Overview
This node, named "GPT-Tokenizer," provides various operations to work with GPT-style Byte Pair Encoding (BPE) tokens. It is useful for encoding strings into tokens, decoding tokens back into strings, counting tokens in a string, checking if a string fits within a token limit, and slicing a string into chunks that each fit within a specified token limit.
Common scenarios include:
- Preparing text input for OpenAI GPT models by encoding it into tokens.
- Validating whether a prompt or input text stays within model token limits before sending it to the API.
- Splitting long texts into smaller parts that comply with token limits.
- Decoding token arrays back into human-readable strings.
Practical examples:
- Encoding a user message into tokens before passing it to an AI completion endpoint.
- Checking if a blog post draft exceeds the maximum allowed tokens for summarization.
- Automatically splitting a large document into token-sized chunks for batch processing.
Properties
| Name | Meaning |
|---|---|
| Input String | The string of text to process (encode, count tokens, check token limit, or slice). |
| Destination Key | The key name where the result will be stored in the output JSON. If empty, defaults are used. |
Additional properties relevant to other operations (not requested here but present in the node):
- Max Tokens: Maximum number of tokens allowed (used in token limit checks and slicing).
- Error When Exceeding Token Limit: Whether to throw an error if the string exceeds the max token limit.

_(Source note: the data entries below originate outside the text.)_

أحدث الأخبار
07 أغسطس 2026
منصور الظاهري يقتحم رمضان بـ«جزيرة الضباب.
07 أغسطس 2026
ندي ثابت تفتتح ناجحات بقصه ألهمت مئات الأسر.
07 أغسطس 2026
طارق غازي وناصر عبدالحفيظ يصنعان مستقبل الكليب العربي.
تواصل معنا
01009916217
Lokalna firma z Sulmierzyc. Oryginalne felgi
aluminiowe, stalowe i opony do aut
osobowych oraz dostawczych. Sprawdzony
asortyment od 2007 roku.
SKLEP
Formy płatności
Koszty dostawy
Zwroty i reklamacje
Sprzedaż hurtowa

- Input Tokens: An array of BPE tokens to decode (used in decode operation).
Output
The output JSON structure varies depending on the operation:
Encode: Outputs an array of tokens under the specified destination key (default key:
"tokens").{ "tokens": [5661, 318, 1337, ...] }Decode: Outputs the decoded string under the specified destination key (default key:
"data").{ "data": "decoded string" }Count Tokens: Outputs an object with token statistics under the specified destination key (default key:
"tokenCount"), e.g.:{ "tokenCount": { "resume": 42, "tokens": [/* array of token IDs */] } }Check Token Limit: Outputs a boolean indicating if the input string is within the max token limit under the specified destination key (default key:
"isWithinTokenLimit").{ "isWithinTokenLimit": true }Slice to Max Token Limit: Outputs an array of string slices, each fitting within the max token limit, under the specified destination key (default key:
"slices").{ "slices": [ "first chunk of text", "second chunk of text", ... ] }
The node does not output binary data.
Dependencies
- Uses the
gpt-tokenizerlibrary for encoding, decoding, and token limit checks. - Uses the
js-tiktoken/litepackage to count tokens via a tokenizer initialized with a remote JSON file fetched fromhttps://tiktoken.pages.dev/js/o200k_base.json. - Requires internet access to fetch the tokenizer configuration JSON at runtime.
- No internal credential types are required, but network connectivity is necessary for token counting.
Troubleshooting
- Input String is not a string: This error occurs if the provided input is not a valid string. Ensure the input data type is correct.
- Input String field is empty: The node requires a non-empty string for most operations; provide valid text input.
- Input Tokens is not an array: For decoding, the input must be an array of tokens. Check the format of your token input.
- Provide Max Tokens (bigger than 0): When checking or slicing by token limit, the max tokens value must be a positive integer.
- String exceeds token limit: If enabled, the node throws this error when the input string's token count surpasses the max token limit. Either increase the limit or disable the error flag.
- Network errors fetching tokenizer config: Counting tokens depends on downloading a JSON file. Network issues may cause failures; ensure stable internet connection.